Per gli analisti una vittoria alle elezioni di Lai Ching-te non sarebbe comunque abbastanza per spingere l’Esercito popolare cinese a invadere Taiwan, soprattutto in un periodo complicato in cui cerca invece stabilità. Anche perché comprometterebbe i rapporti con l’Occidente che, pur tra mille equilibrismi, sta cercando di mantenere. Xi preferirebbe di gran lunga vincere senza combattere, come scriveva Sun Tzu ne “L’arte della guerra”. Tuttavia, quel che potrebbe accadere è che il presidente Xi Jinping decida di ribadire la sua forza ad esempio con dei blocchi navali a intermittenza, per mostrare la sua risolutezza all’uomo che Pechino ha definito un “piantagrane”.

Nonostante Pechino mostri i muscoli, qualsiasi azione militare esplicita avrebbe un costo enorme però per la Cina stessa. Lo Stretto di Taiwan gioca un ruolo fondamentale negli scambi commerciali della Cina con il mondo. Bloomberg Economics ha calcolato in 10mila miliardi di dollari il costo potenziale per l’economia mondiale. E Taiwan ha un’enorme importanza strategica come centro di produzione di alcuni dei semiconduttori più avanzati al mondo (l’isola produce il 60% dei semiconduttori mondiali e il 90% di quelli più avanzati).

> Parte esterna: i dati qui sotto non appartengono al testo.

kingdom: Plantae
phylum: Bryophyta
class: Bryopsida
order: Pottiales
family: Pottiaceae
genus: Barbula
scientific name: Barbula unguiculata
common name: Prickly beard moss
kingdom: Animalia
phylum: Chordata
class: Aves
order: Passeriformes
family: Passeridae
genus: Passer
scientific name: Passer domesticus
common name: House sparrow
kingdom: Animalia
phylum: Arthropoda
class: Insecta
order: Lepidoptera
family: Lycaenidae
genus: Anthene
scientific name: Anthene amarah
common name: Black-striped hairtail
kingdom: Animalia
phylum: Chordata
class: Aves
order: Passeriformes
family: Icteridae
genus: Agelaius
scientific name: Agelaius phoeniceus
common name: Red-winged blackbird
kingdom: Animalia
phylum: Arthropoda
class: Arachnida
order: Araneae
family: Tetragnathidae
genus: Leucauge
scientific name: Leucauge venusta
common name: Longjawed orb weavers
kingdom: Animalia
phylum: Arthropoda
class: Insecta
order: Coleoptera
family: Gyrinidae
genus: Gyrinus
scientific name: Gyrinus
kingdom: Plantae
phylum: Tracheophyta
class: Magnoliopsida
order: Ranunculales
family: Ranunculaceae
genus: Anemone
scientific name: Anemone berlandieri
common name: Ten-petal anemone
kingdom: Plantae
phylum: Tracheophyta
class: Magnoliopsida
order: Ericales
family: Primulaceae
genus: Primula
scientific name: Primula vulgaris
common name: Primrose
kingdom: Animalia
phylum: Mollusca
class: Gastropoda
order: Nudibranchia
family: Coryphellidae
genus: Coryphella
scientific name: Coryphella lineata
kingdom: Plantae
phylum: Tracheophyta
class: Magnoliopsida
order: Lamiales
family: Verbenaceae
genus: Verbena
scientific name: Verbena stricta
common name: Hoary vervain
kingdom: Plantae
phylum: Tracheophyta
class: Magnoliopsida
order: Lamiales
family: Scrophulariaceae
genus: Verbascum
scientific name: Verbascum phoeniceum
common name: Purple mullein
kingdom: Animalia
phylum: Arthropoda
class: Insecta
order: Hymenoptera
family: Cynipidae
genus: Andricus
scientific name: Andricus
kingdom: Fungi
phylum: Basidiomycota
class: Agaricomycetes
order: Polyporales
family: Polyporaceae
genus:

Per gli elettori taiwanesi non c’è solo la questione Cina in agenda: ma il rallentamento dell’economia, il costo delle case, i salari, l’educazione. La priorità per le questioni economiche è molto forte tra gli elettori sotto i 40 anni.

Una vittoria di Lai potrebbe anche aggravare gli attriti tra Cina e Stati Uniti per il sostegno di Washington a Taiwan. Pechino ha ripetutamente accusato l’amministrazione Biden di “connivenza e sostegno alle forze separatiste ‘indipendentiste di Taiwan’”. Questo metterebbe a dura prova la fragile distensione delle tensioni bilaterali che il presidente Joe Biden e il leader cinese Xi Jinping hanno mediato nel loro incontro a San Francisco a novembre. Washington, nel frattempo, ha fatto sapere che invierà una “delegazione non ufficiale” sull’isola dopo le elezioni. Una decisione accolta negativamente dalla Cina, che ha ribadito senza mezzi termini, tramite la portavoce del ministero degli Esteri Mao Ning, che Pechino “si oppone sempre con decisione a ogni forma di scambio ufficiale Usa-Taiwan”. La portavoce ha anche ricordato che Taipei “è la linea rossa numero uno che non deve essere oltrepassata nelle relazioni tra Cina e Usa“.

Ma uno scenario incerto è anche quello che vede la vittoria di Hou Yu-ih. Pur essendo più aperto al confronto con Pechino, il partito a cui appartiene, il Kuomintang, ha storicamente un rapporto ambiguo con il Partito Comunista Cinese che è passato da alleato nel conflitto contro gli occupanti giapponesi a nemico nella guerra civile di Mao Zedong. Tuttavia, nella convinzione che gli scambi intra-stretto possano dare dividendi economici e politici, l’impegno con la Cina è sempre stata la linea del KMT.

Infine, la politica con Pechino di Ko Wen-je: seguire i principi di “deterrenza e comunicazione” e focalizzarsi sulle questioni relative a salari, carenza di alloggi a prezzi accessibili e scarse prospettive di carriera. Tutti temi sensibili, soprattutto nell’elettorato giovanile, che per ora non bastano a favorirlo nei sondaggi.